WHAT IS EXPECTED —
Where does the string "graphitarum" occur in the entries below? Copy every line where it does.

=======

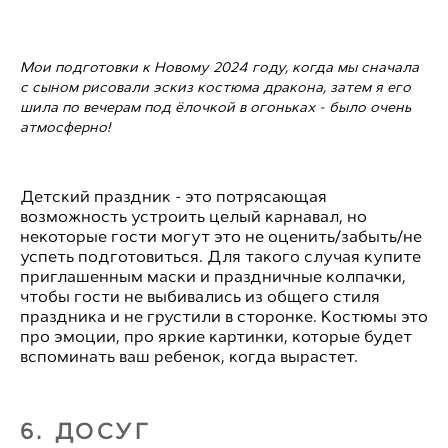
Мои подготовки к Новому 2024 году, когда мы сначала
с сыном рисовали эскиз костюма дракона, затем я его
шила по вечерам под ёлочкой в огоньках - было очень
атмосферно!
Детский праздник - это потрясающая
возможность устроить целый карнавал, но
некоторые гости могут это не оценить/забыть/не
успеть подготовиться. Для такого случая купите
приглашенным маски и праздничные колпачки,
чтобы гости не выбивались из общего стиля
праздника и не грустили в сторонке. Костюмы это
про эмоции, про яркие картинки, которые будет
вспоминать ваш ребенок, когда вырастет.
6. ДОСУГ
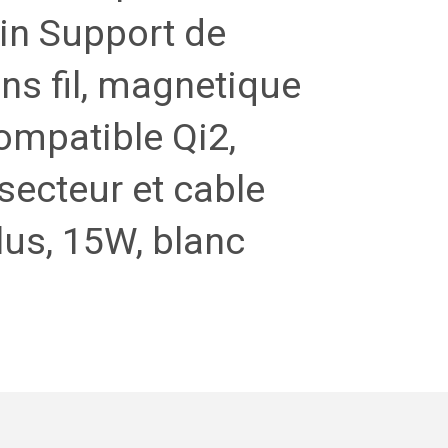
in Support de
ns fil, magnetique
compatible Qi2,
secteur et cable
lus, 15W, blanc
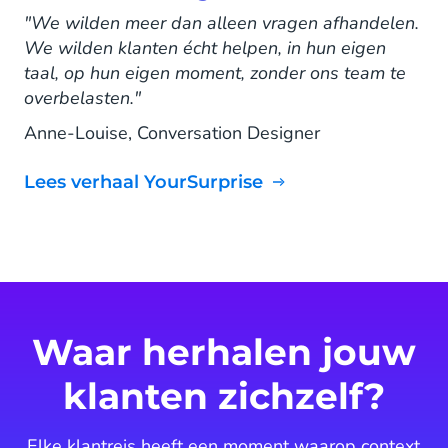
"We wilden meer dan alleen vragen afhandelen.
We wilden klanten écht helpen, in hun eigen
taal, op hun eigen moment, zonder ons team te
overbelasten."
Anne-Louise, Conversation Designer
Lees verhaal YourSurprise
Waar herhalen jouw
klanten zichzelf?
Elke klantreis heeft een moment waarop context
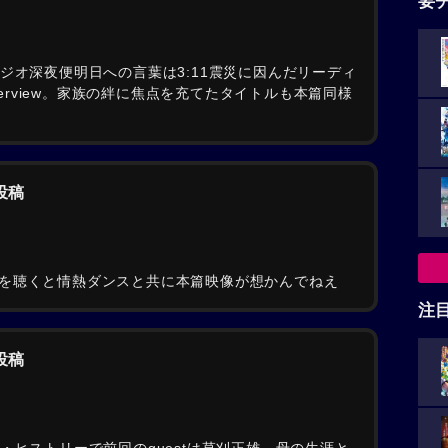
要
ジオ深夜便明日への言葉は3:11震災に因んだリーディ
nterview。家族の絆に焦点を充てたタイトルも本篇同様
の投稿
を聴くと情熱ダンスと共に本篇映像が想かんでねえ
注
の投稿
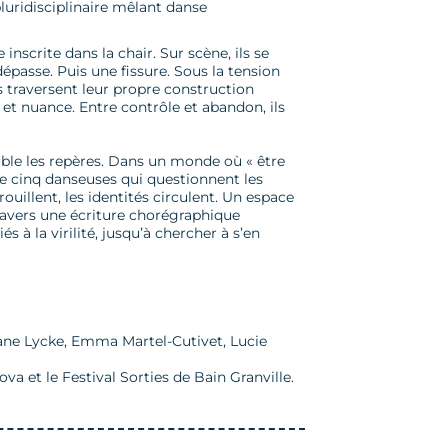
luridisciplinaire mêlant danse
inscrite dans la chair. Sur scène, ils se
épasse. Puis une fissure. Sous la tension
ls traversent leur propre construction
et nuance. Entre contrôle et abandon, ils
ouble les repères. Dans un monde où « être
e cinq danseuses qui questionnent les
rouillent, les identités circulent. Un espace
travers une écriture chorégraphique
 à la virilité, jusqu’à chercher à s’en
iane Lycke, Emma Martel-Cutivet, Lucie
a et le Festival Sorties de Bain Granville.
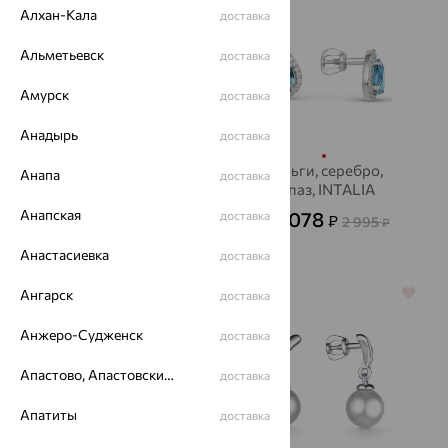
Алхан-Кала
доставка
Альметьевск
доставка
Амурск
доставка
Анадырь
доставка
Серьги, серебро,
Серьги, серебро,
Анапа
доставка
жемчуг, INTALIA
топаз, INTALIA
Анапская
817
1 078
доставка
₽
₽
2 269
2 995
от
₽
от
₽
Анастасиевка
доставка
Ангарск
70%
70%
доставка
Анжеро-Судженск
доставка
Апастово, Апастовский район
доставка
Апатиты
доставка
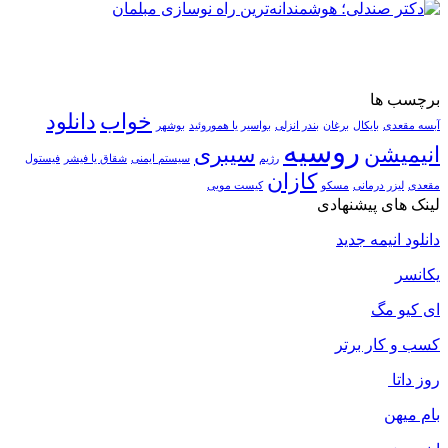
برچسب ها
خواب
دانلود
آبسه مقعدی
بایکال
برغان
بندر انزلی
بواسیر یا هموروئید
بوشهر
روسیه
انیمیشن
سیبری
رژیم
سیستم ایمنی
شقاق یا فیشر
فیستول
کازان
مقعدی
لیزر درمانی
مسکو
کیست مویی
لینک های پیشنهادی
دانلود انیمه جدید
یکانسر
ای کیو مگ
کسب و کار برتر
روز داتا
بام میهن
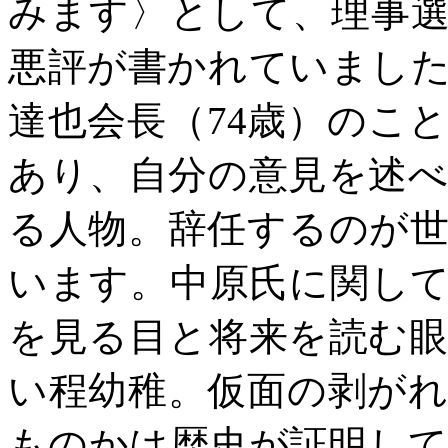
みます〉として、理事
悪評が書かれていまし
達也会長（
74歳）のこ
あり、自分の意見を述
る人物。辞任するのが
います。中原氏に関し
を見る目と将来を読む
い程幼稚。仮面の剥が
ものかは歴史が証明し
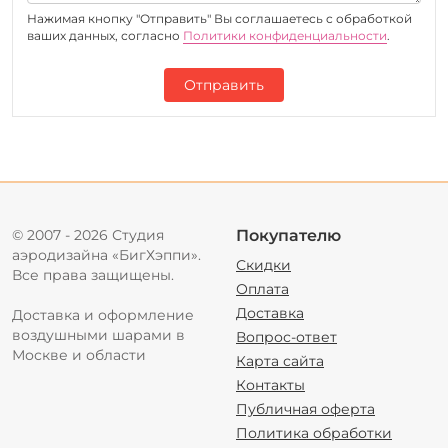
Нажимая кнопку "Отправить" Вы соглашаетесь c обработкой
ваших данных, согласно
Политики конфиденциальности
.
Отправить
© 2007 - 2026 Студия
Покупателю
аэродизайна «БигХэппи».
Скидки
Все права защищены.
Оплата
Доставка
Доставка и оформление
воздушными шарами в
Вопрос-ответ
Москве и области
Карта сайта
Контакты
Публичная оферта
Политика обработки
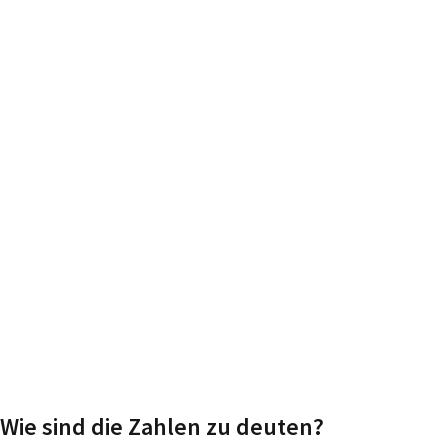
Wie sind die Zahlen zu deuten?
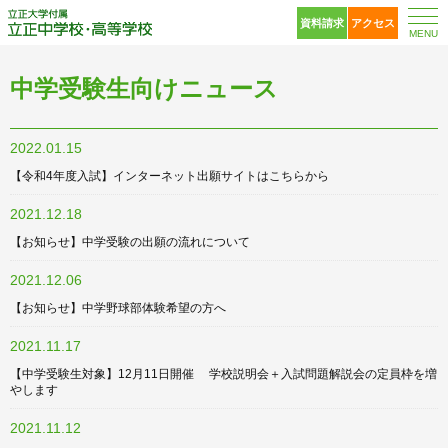
立正大学付属 立正中
資料請求
アクセス
MENU
中学受験生向けニュース
2022.01.15
【令和4年度入試】インターネット出願サイトはこちらから
2021.12.18
【お知らせ】中学受験の出願の流れについて
2021.12.06
【お知らせ】中学野球部体験希望の方へ
2021.11.17
【中学受験生対象】12月11日開催 学校説明会＋入試問題解説会の定員枠を増
やします
2021.11.12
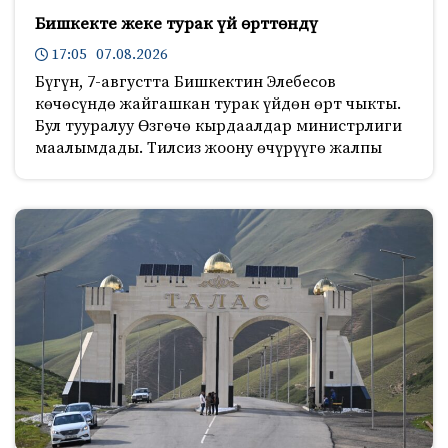
Бишкекте жеке турак үй өрттөндү
17:05 07.08.2026
Бүгүн, 7-августта Бишкектин Элебесов
көчөсүндө жайгашкан турак үйдөн өрт чыкты.
Бул тууралуу Өзгөчө кырдаалдар министрлиги
маалымдады. Тилсиз жоону өчүрүүгө жалпы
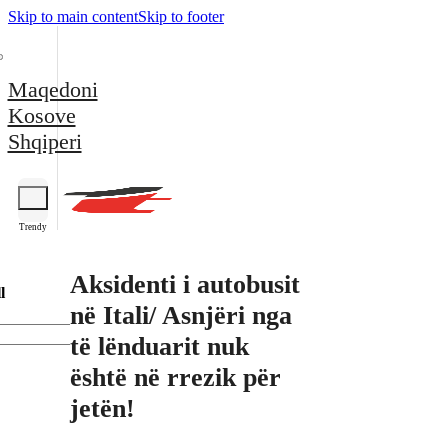
Skip to main content
Skip to footer
Maqedoni
Kosove
Shqiperi
Trendy
Aksidenti i autobusit
l
në Itali/ Asnjëri nga
të lënduarit nuk
është në rrezik për
jetën!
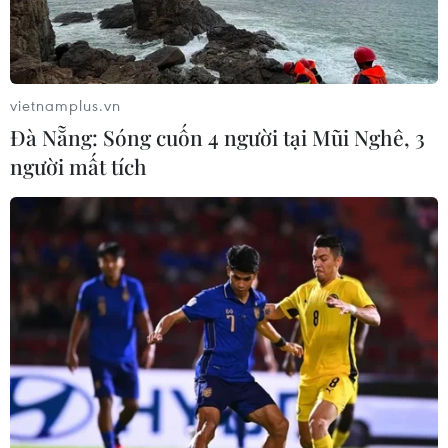
vietnamplus.vn
Đà Nẵng: Sóng cuốn 4 người tại Mũi Nghê, 3
người mất tích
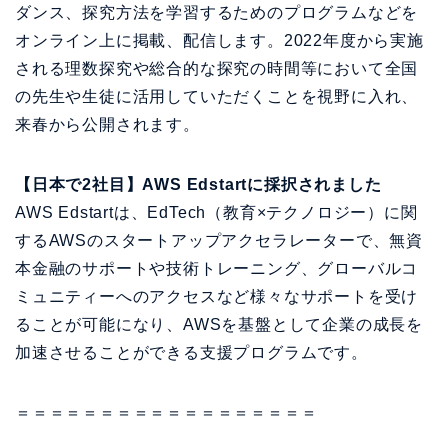
ダンス、探究方法を学習するためのプログラムなどを
オンライン上に掲載、配信します。2022年度から実施
される理数探究や総合的な探究の時間等において全国
の先生や生徒に活用していただくことを視野に入れ、
来春から公開されます。
【日本で2社目】AWS Edstartに採択されました
AWS Edstartは、EdTech（教育×テクノロジー）に関
するAWSのスタートアップアクセラレーターで、無資
本金融のサポートや技術トレーニング、グローバルコ
ミュニティーへのアクセスなど様々なサポートを受け
ることが可能になり、AWSを基盤として企業の成長を
加速させることができる支援プログラムです。
＝＝＝＝＝＝＝＝＝＝＝＝＝＝＝＝＝＝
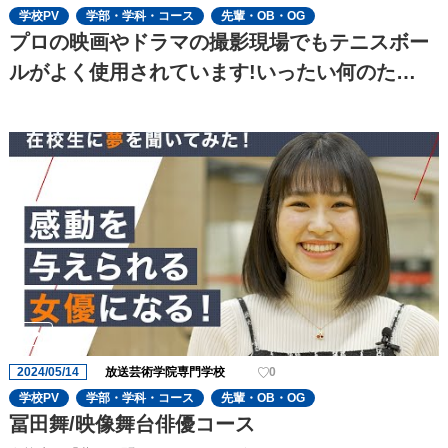
学校PV
学部・学科・コース
先輩・OB・OG
プロの映画やドラマの撮影現場でもテニスボー
ルがよく使用されています!いったい何のた
め??
2024/05/14
放送芸術学院専門学校
0
学校PV
学部・学科・コース
先輩・OB・OG
冨田舞/映像舞台俳優コース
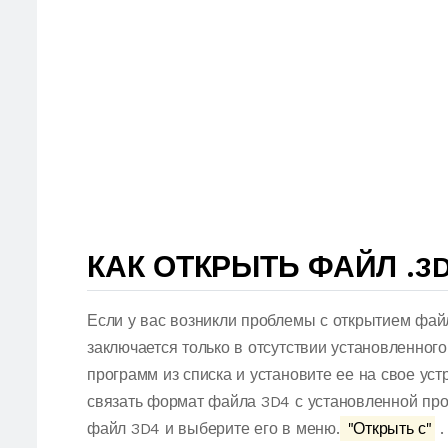
КАК ОТКРЫТЬ ФАЙЛ .3
Если у вас возникли проблемы с открытием фай
заключается только в отсутствии установленног
программ из списка и установите ее на свое ус
связать формат файла 3D4 с установленной про
файл 3D4 и выберите его в меню.
"Открыть с"
.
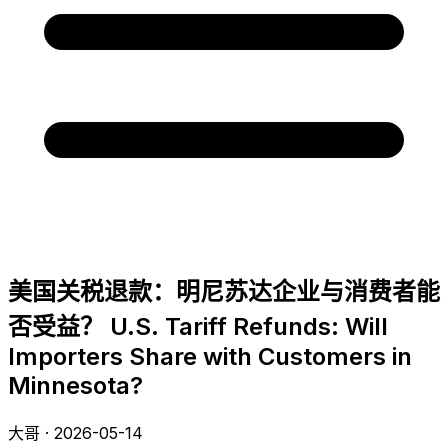
美国关税退款：明尼苏达企业与消费者能
否受益？ U.S. Tariff Refunds: Will
Importers Share with Customers in
Minnesota?
大哥 · 2026-05-14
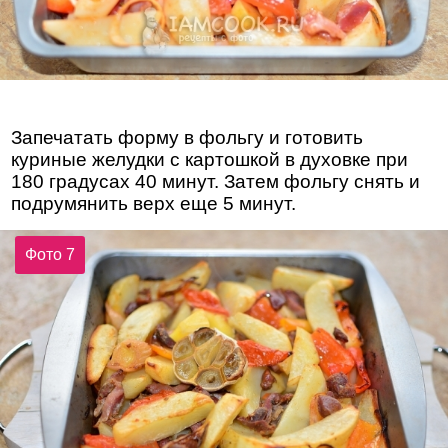
Запечатать форму в фольгу и готовить
куриные желудки с картошкой в духовке при
180 градусах 40 минут. Затем фольгу снять и
подрумянить верх еще 5 минут.
Фото 7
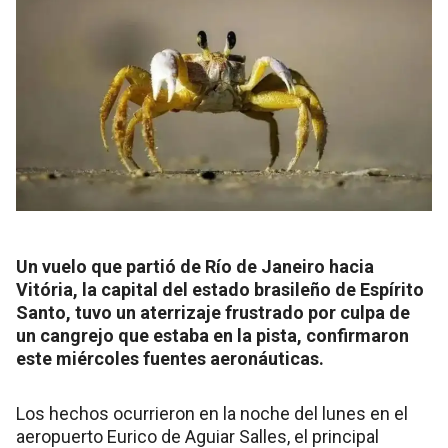
Un vuelo que partió de Río de Janeiro hacia
Vitória, la capital del estado brasileño de Espírito
Santo, tuvo un aterrizaje frustrado por culpa de
un cangrejo que estaba en la pista, confirmaron
este miércoles fuentes aeronáuticas.
Los hechos ocurrieron en la noche del lunes en el
aeropuerto Eurico de Aguiar Salles, el principal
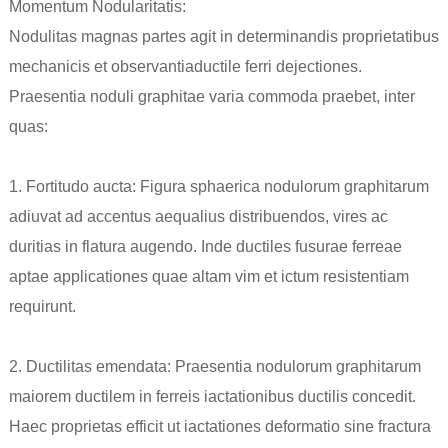
Momentum Nodularitatis:
Nodulitas magnas partes agit in determinandis proprietatibus
mechanicis et observantia
ductile ferri dejectiones
.
Praesentia noduli graphitae varia commoda praebet, inter
quas:
1. Fortitudo aucta: Figura sphaerica nodulorum graphitarum
adiuvat ad accentus aequalius distribuendos, vires ac
duritias in flatura augendo. Inde ductiles fusurae ferreae
aptae applicationes quae altam vim et ictum resistentiam
requirunt.
2. Ductilitas emendata: Praesentia nodulorum graphitarum
maiorem ductilem in ferreis iactationibus ductilis concedit.
Haec proprietas efficit ut iactationes deformatio sine fractura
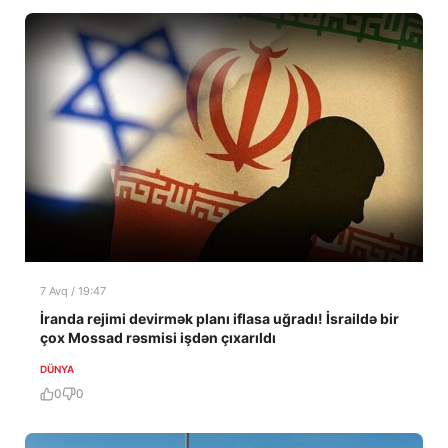
7 Avq / 19:47
İranda rejimi devirmək planı iflasa uğradı! İsraildə bir
çox Mossad rəsmisi işdən çıxarıldı
DÜNYA
0
0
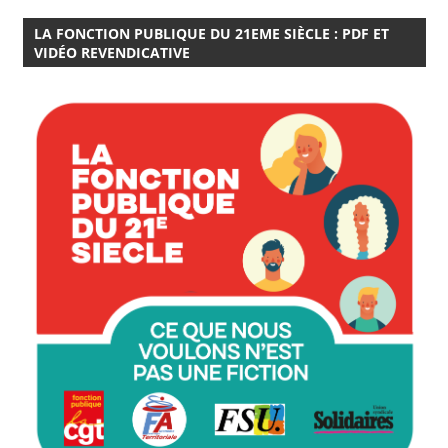
LA FONCTION PUBLIQUE DU 21EME SIÈCLE : PDF ET
VIDÉO REVENDICATIVE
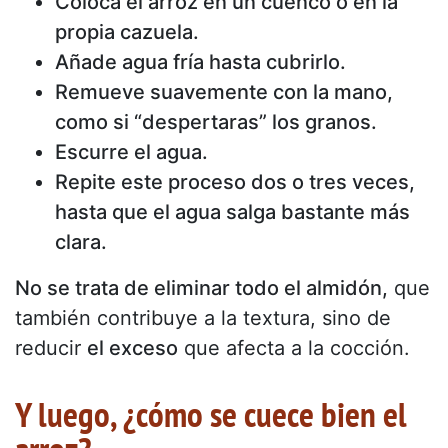
Coloca el arroz en un cuenco o en la
propia cazuela.
Añade agua fría hasta cubrirlo.
Remueve suavemente con la mano,
como si “despertaras” los granos.
Escurre el agua.
Repite este proceso dos o tres veces,
hasta que el agua salga bastante más
clara.
No se trata de eliminar todo el almidón,
que
también contribuye a la textura, sino de
reducir
el exceso
que afecta a la cocción.
Y luego, ¿cómo se cuece bien el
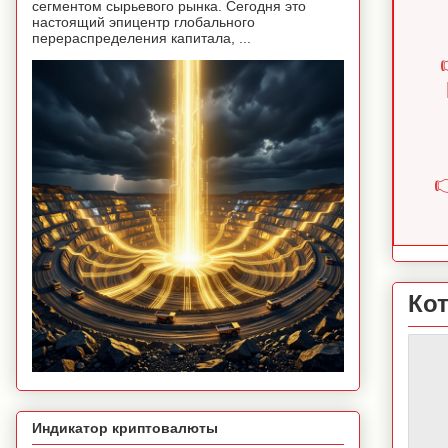
сегментом сырьевого рынка. Сегодня это
настоящий эпицентр глобального
перераспределения капитала, ...

Ко
Индикатор криптовалюты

=======

TASK RESPONSE —
1. Fortitudo aucta: Figura sphaerica nodulorum graphitarum
2. Ductilitas emendata: Praesentia nodulorum graphitarum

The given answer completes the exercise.